## BRIEF
Provide only the number of lines in the listing that contain the string "events".

## DATASET CONTENT
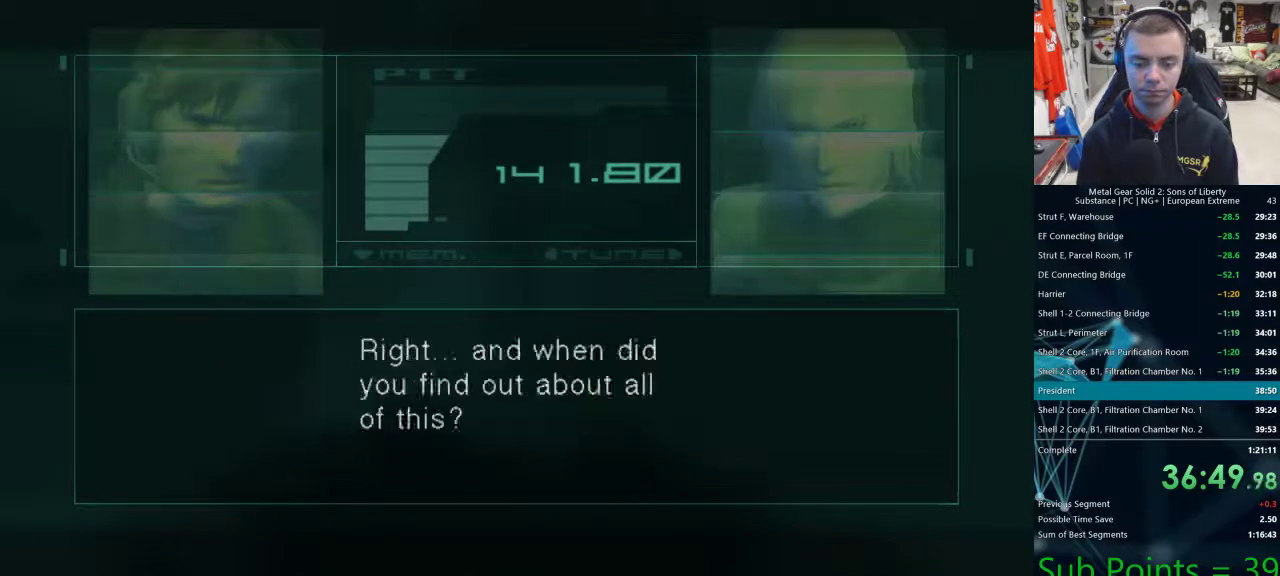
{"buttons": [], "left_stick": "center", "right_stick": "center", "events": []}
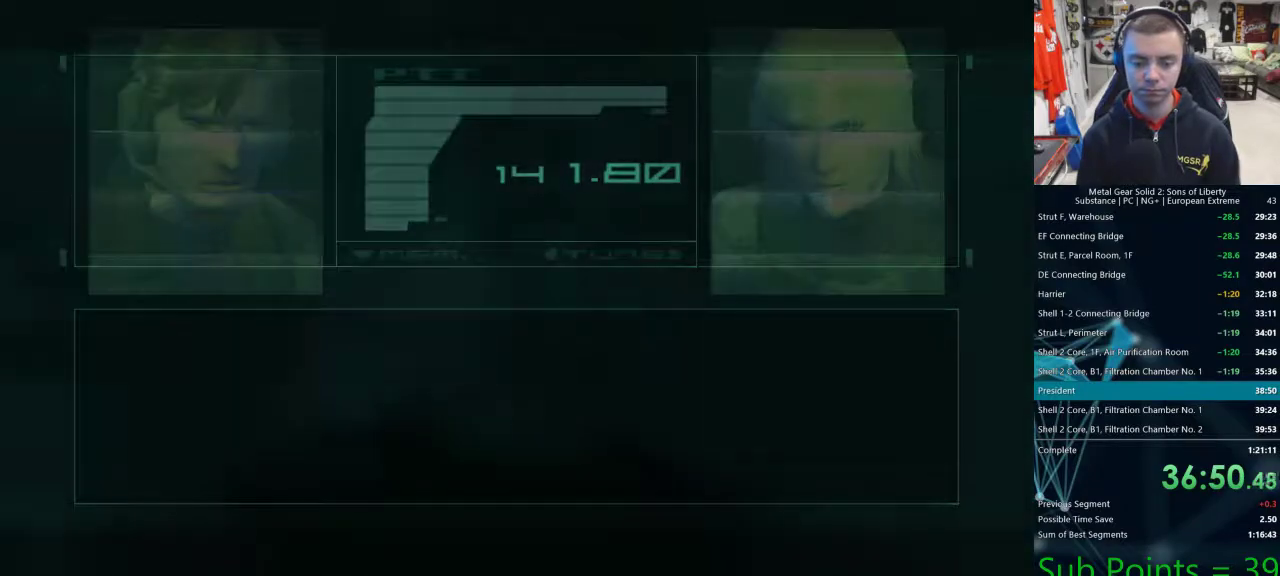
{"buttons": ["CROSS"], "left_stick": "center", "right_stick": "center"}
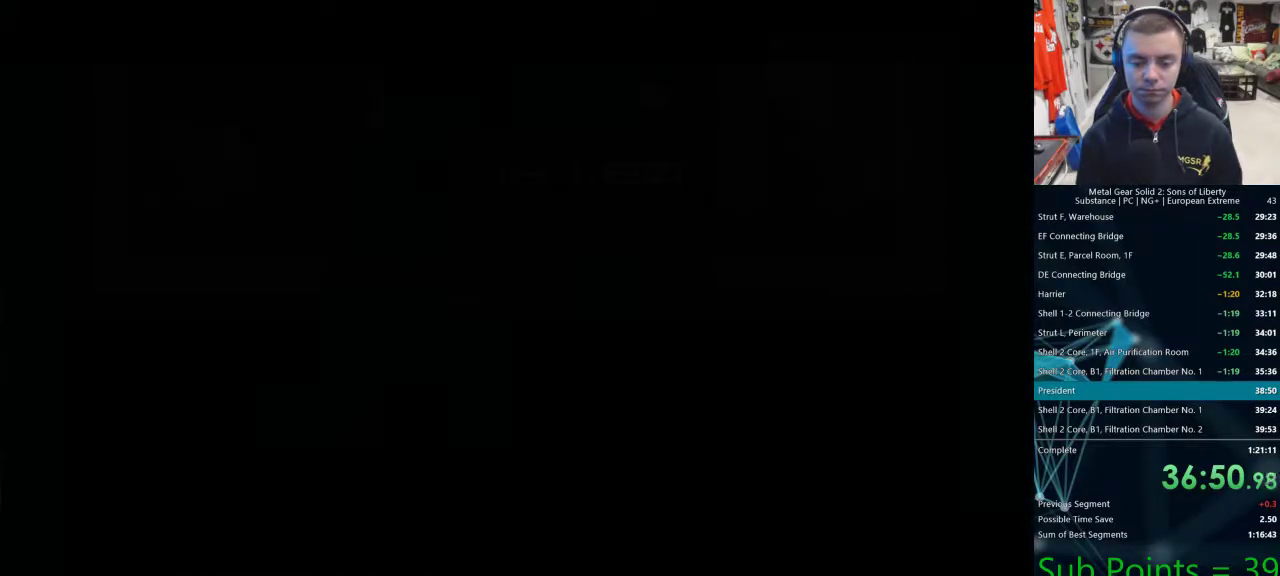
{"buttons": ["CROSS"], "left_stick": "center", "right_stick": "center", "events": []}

## RESULT FOR THIS EXERCISE
2